PROBLEM
Put the lines below, from the line containing "المزيد من الأخبار" through the line containing "آخرین نوشته ها", into a Markdown table with the columns Number and Line. Leave out blank lines and pictures.

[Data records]
____

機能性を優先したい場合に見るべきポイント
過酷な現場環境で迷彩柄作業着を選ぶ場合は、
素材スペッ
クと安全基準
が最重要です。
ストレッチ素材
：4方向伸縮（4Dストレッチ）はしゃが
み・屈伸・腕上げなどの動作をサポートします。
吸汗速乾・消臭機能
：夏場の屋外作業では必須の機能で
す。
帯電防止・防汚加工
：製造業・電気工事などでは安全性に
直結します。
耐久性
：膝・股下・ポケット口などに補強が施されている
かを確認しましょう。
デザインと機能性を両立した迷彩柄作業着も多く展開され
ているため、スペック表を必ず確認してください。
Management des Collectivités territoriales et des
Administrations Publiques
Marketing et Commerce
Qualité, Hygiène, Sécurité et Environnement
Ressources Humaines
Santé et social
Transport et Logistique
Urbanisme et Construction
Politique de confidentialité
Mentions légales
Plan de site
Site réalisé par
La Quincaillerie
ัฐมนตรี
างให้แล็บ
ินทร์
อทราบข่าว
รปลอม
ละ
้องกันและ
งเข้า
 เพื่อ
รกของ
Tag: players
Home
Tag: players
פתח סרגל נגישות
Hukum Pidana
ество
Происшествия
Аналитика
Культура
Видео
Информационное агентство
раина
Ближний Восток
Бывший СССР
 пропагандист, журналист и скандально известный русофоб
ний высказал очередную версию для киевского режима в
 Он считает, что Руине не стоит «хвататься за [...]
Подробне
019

____

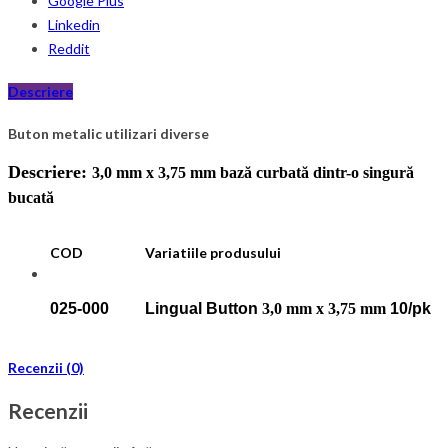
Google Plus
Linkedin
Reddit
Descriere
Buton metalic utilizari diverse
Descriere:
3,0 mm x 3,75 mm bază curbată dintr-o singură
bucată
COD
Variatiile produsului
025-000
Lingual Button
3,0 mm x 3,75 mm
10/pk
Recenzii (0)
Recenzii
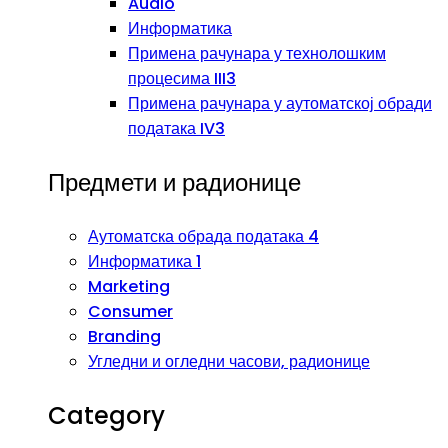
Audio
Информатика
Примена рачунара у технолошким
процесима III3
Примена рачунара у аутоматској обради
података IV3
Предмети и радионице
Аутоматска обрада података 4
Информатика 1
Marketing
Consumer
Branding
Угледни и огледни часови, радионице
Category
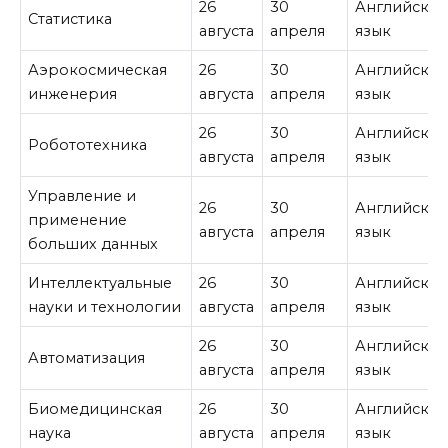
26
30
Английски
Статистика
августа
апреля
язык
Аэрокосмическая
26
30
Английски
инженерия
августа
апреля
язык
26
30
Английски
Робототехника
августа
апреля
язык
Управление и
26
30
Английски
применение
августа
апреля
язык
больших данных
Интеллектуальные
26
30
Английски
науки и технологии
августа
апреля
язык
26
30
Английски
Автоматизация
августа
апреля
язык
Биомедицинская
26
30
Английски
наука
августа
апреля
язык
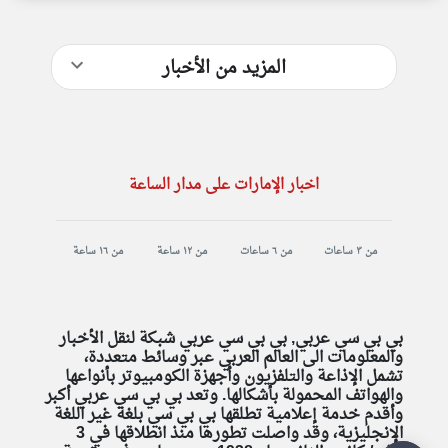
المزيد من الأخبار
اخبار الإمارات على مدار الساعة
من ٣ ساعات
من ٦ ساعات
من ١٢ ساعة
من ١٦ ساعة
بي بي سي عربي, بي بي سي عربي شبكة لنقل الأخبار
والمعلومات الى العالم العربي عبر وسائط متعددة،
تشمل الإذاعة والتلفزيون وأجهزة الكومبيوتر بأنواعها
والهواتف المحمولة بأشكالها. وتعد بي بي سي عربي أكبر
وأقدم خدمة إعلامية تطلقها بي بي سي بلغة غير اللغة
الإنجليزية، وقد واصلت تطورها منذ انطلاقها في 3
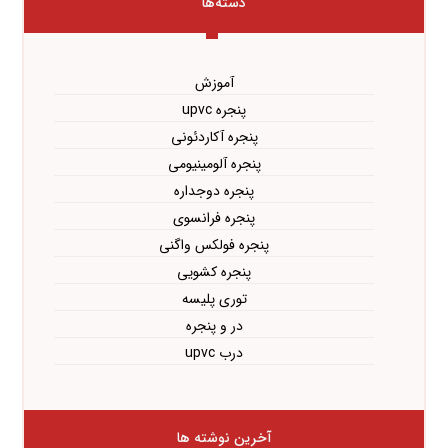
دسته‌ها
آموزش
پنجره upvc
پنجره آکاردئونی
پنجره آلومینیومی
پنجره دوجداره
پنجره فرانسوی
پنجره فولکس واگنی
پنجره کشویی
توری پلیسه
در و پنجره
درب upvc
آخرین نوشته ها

____

TASK SOLUTION
| Number | Line |
|---|---|
| 1 | المزيد من الأخبار |
| 2 | اخبار الإمارات على مدار الساعة |
| 3 | من ٣ ساعات |
| 4 | من ٦ ساعات |
| 5 | من ١٢ ساعة |
| 6 | من ١٦ ساعة |
| 7 | بي بي سي عربي, بي بي سي عربي شبكة لنقل الأخبار |
| 8 | والمعلومات الى العالم العربي عبر وسائط متعددة، |
| 9 | تشمل الإذاعة والتلفزيون وأجهزة الكومبيوتر بأنواعها |
| 10 | والهواتف المحمولة بأشكالها. وتعد بي بي سي عربي أكبر |
| 11 | وأقدم خدمة إعلامية تطلقها بي بي سي بلغة غير اللغة |
| 12 | الإنجليزية، وقد واصلت تطورها منذ انطلاقها في 3 |
| 13 | دسته‌ها |
| 14 | آموزش |
| 15 | پنجره upvc |
| 16 | پنجره آکاردئونی |
| 17 | پنجره آلومینیومی |
| 18 | پنجره دوجداره |
| 19 | پنجره فرانسوی |
| 20 | پنجره فولکس واگنی |
| 21 | پنجره کشویی |
| 22 | توری پلیسه |
| 23 | در و پنجره |
| 24 | درب upvc |
| 25 | آخرین نوشته ها |